* **Work to be completed**
Beginning with the first line of the entries below, quote each line until you reach and include the line with "index dip: (257, 174)".

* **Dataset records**
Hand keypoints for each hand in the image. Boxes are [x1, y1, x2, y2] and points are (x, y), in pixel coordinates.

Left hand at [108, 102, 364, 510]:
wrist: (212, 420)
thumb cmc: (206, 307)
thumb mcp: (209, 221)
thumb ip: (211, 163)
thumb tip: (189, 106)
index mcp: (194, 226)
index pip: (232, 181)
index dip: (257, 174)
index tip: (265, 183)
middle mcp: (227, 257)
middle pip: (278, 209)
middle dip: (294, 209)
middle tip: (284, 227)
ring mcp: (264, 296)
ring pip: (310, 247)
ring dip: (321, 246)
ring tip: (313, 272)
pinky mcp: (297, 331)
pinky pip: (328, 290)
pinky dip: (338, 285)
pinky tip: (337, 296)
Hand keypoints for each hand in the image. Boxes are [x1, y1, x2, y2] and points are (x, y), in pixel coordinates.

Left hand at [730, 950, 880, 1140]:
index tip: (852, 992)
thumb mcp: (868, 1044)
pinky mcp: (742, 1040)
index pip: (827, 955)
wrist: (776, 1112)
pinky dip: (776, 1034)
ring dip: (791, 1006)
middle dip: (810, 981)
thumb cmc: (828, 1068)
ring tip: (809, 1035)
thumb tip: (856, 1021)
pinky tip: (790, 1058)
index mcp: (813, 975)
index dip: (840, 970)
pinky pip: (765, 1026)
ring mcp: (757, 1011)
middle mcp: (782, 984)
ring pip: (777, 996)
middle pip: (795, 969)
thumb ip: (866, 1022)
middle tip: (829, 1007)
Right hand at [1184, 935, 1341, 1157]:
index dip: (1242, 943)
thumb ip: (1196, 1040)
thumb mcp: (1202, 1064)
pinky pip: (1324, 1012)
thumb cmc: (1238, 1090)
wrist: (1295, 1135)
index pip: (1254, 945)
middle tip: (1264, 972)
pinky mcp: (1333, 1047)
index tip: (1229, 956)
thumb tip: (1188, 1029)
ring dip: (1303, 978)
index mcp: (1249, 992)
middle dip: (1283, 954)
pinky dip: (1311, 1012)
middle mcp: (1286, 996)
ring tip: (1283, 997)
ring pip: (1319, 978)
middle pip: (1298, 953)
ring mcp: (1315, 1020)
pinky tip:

* **Task solution**
Hand keypoints for each hand in the image. Boxes are [x1, y1, x2, y2] and points are (x, y), in pixel coordinates.

Left hand at [108, 102, 364, 510]:
wrist: (212, 420)
thumb cmc: (206, 307)
thumb mcp: (209, 221)
thumb ip: (211, 163)
thumb tip: (189, 106)
index mcp: (194, 226)
index pip: (232, 181)
index dip: (257, 174)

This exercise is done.